Angekündigte Mehrwertsteuer bei einem Mietverhältnis muss gezahlt werden
Eine Vermieterin vermietete Büro- und Geschäftsräume an eine Mieterin zum Betrieb eines Wohnheims für betreutes Wohnen. Darüber hinaus wurde ein Stellplatz in der Tiefgarage angemietet, für den eine Miete von 80,00 DM zuzüglich Mehrwertsteuer vereinbart wurde. Nach einem Jahr weigerte sich die Mieterin zur Zahlung der Mehrwertsteuer. Sie war der Ansicht, dass die Option zur Mehrwertsteuer nicht zulässig sei. Sieben Monate nach Kürzung der Zahlungen widersprach die Vermieterin dieser Auffassung und forderte nach zwei Monaten die Zahlung der noch ausstehenden Restmiete. Nach Ablauf einer Frist von weiteren vierzehn Tagen werde der Betrag eingeklagt. Zwei Monate später sagte die Vermieterin, dass die Angelegenheit mit dem Finanzamt geklärt werde. Nach weiteren acht Monaten wies die Vermieterin darauf hin, dass der hohe Zahlungsrückstand eine fristlose Kündigung rechtfertige und forderten ein Anerkenntnis. Nachdem die Mieterin nicht drauf einging, erklärte die Vermieterin die fristlose Kündigung.

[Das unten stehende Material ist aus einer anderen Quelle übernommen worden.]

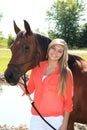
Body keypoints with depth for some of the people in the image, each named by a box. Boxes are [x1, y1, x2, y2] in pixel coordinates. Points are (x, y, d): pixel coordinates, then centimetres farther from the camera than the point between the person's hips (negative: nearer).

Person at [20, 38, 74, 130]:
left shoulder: (66, 73, -7)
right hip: (36, 117, 3)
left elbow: (68, 101, -6)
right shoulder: (37, 67, 3)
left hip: (55, 119, -3)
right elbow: (29, 89, 11)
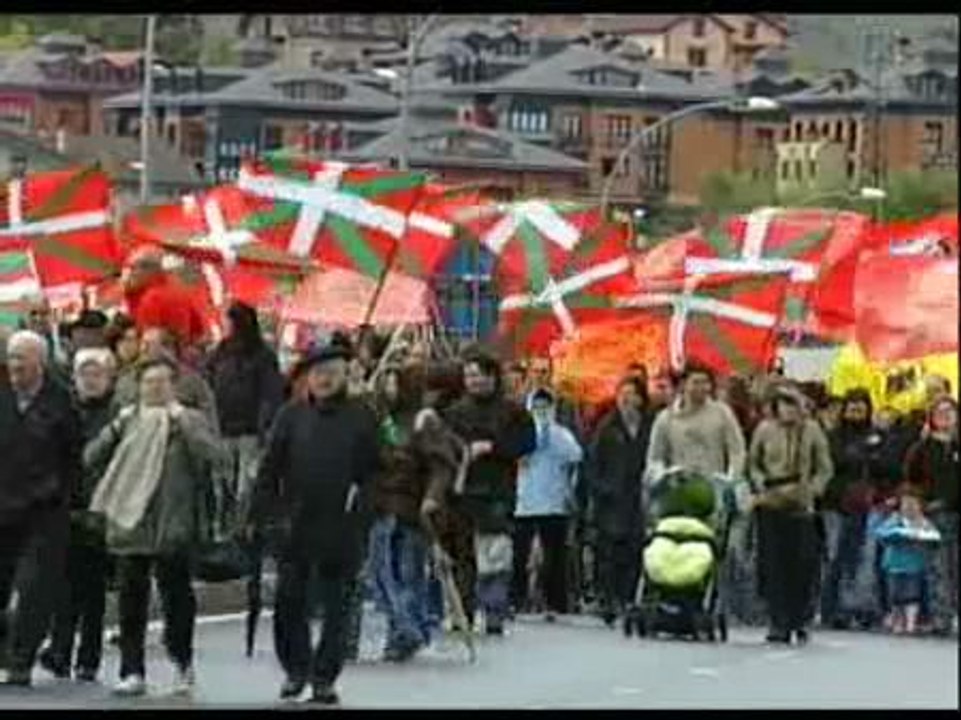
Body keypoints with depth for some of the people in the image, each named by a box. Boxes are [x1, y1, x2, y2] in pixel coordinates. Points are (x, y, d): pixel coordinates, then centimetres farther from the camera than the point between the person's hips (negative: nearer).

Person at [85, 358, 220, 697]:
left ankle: (182, 664, 19)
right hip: (129, 524, 3)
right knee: (131, 601, 1)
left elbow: (211, 453, -16)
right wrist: (115, 429, -7)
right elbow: (91, 456, 7)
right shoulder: (128, 420, 13)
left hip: (174, 528, -3)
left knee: (176, 597, 2)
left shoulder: (190, 421, 3)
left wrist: (179, 417, -13)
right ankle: (132, 672, 5)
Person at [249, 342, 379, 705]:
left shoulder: (361, 418, 3)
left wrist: (360, 501, -3)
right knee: (289, 600, 5)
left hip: (342, 527, -1)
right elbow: (270, 468, 5)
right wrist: (258, 515, 0)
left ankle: (325, 676, 11)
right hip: (294, 524, 1)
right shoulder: (291, 416, 5)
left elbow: (373, 471, 6)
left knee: (336, 605, 3)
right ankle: (296, 669, 20)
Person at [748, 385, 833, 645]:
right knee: (773, 565, -3)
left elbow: (825, 469, 8)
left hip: (801, 507, 0)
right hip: (771, 505, 1)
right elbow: (752, 463, 13)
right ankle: (779, 623, 1)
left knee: (802, 565, -4)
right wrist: (762, 484, -4)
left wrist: (811, 489, -7)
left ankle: (800, 622, 8)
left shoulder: (812, 431, 3)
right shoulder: (765, 430, 4)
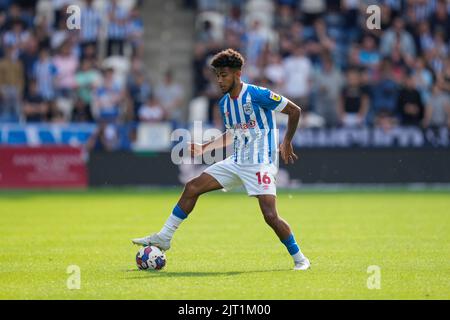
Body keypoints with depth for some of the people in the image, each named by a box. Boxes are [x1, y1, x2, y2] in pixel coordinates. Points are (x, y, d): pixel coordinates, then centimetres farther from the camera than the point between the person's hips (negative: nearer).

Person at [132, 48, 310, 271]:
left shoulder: (257, 95, -15)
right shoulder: (224, 103, 9)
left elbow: (295, 111, -9)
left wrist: (287, 142, -11)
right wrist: (204, 148, 15)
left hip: (261, 163, -8)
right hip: (237, 161, 8)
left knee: (270, 215, -18)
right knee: (192, 187, 2)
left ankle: (299, 258, 0)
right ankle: (164, 238, 9)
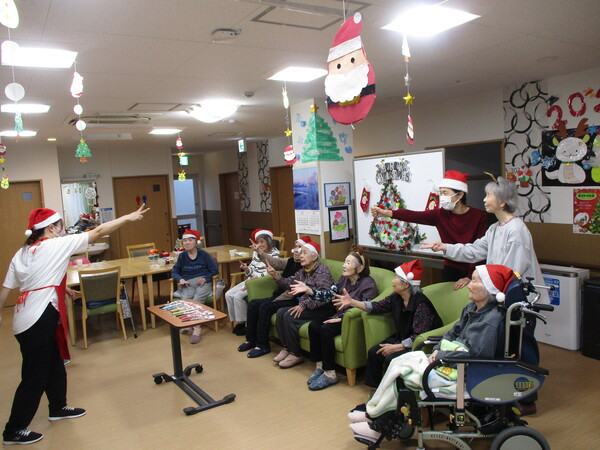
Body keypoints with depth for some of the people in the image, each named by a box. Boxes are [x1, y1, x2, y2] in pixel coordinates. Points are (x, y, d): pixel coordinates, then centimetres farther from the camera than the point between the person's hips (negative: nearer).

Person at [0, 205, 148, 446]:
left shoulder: (22, 253, 11)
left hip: (27, 318, 9)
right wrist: (129, 217, -4)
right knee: (35, 375, 3)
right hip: (38, 319, -9)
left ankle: (58, 407, 38)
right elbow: (97, 232, -9)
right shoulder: (56, 245, -11)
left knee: (54, 364, 21)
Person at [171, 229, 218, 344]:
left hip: (203, 282, -2)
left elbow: (215, 270, 5)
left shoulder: (204, 254, 7)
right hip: (188, 283, 3)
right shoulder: (182, 256, 17)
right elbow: (174, 271, 19)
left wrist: (205, 278, -12)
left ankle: (196, 329, -37)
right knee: (186, 298, -34)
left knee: (197, 299, -34)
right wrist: (180, 279, -3)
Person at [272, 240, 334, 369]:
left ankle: (295, 355, -10)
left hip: (323, 308, -8)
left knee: (289, 316, -22)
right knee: (281, 312, -7)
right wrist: (276, 276, -10)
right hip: (306, 305, 9)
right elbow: (290, 283, 5)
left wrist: (303, 305, -28)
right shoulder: (303, 270, 12)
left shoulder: (322, 269, -14)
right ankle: (286, 348, 2)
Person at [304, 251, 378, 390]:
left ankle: (330, 374, -16)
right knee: (313, 325, -14)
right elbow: (328, 295, 0)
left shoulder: (368, 284, -15)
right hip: (341, 316, 7)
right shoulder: (344, 279, 7)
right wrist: (307, 289, -12)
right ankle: (320, 366, -5)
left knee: (326, 329, -27)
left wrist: (341, 319, -24)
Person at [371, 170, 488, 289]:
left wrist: (469, 277, -17)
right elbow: (415, 216, -19)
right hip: (450, 270, 3)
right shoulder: (441, 214, -5)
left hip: (472, 272, -3)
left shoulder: (479, 216, -11)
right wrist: (386, 213, -32)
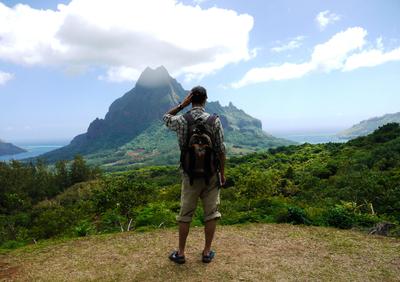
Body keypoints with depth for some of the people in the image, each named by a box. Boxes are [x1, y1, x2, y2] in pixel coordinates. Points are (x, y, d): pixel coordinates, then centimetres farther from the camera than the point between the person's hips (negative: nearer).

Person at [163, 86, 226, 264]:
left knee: (185, 214, 11)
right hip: (211, 174, 0)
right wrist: (222, 173, 5)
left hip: (190, 175, 1)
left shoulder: (181, 120, -7)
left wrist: (181, 105, 4)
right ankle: (207, 252, 19)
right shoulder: (215, 120, -9)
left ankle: (181, 253, 20)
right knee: (211, 213, 12)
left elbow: (165, 118, 16)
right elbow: (220, 150, -6)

Der Bundesgerichtshof entschied, dass entgegen der Ansicht der Vorinstanz die Vermieterin eine fristlose Kündigung wegen Zahlungsrückständen habe aussprechen dürfen. Der Zahlungsanspruch hinsichtlich der Restmiete sei nicht wegen Zeitablaufes verwirkt. Die Vermieterin habe rechtzeitig genug der Einbehaltung der Mehrwertsteuer widersprochen. Infolge der nachfolgenden Zahlungsaufforderungen habe die Mieterin nicht damit rechnen dürfen, dass die Vermieterin auf die ausstehende Mehrwertsteuer verzichte.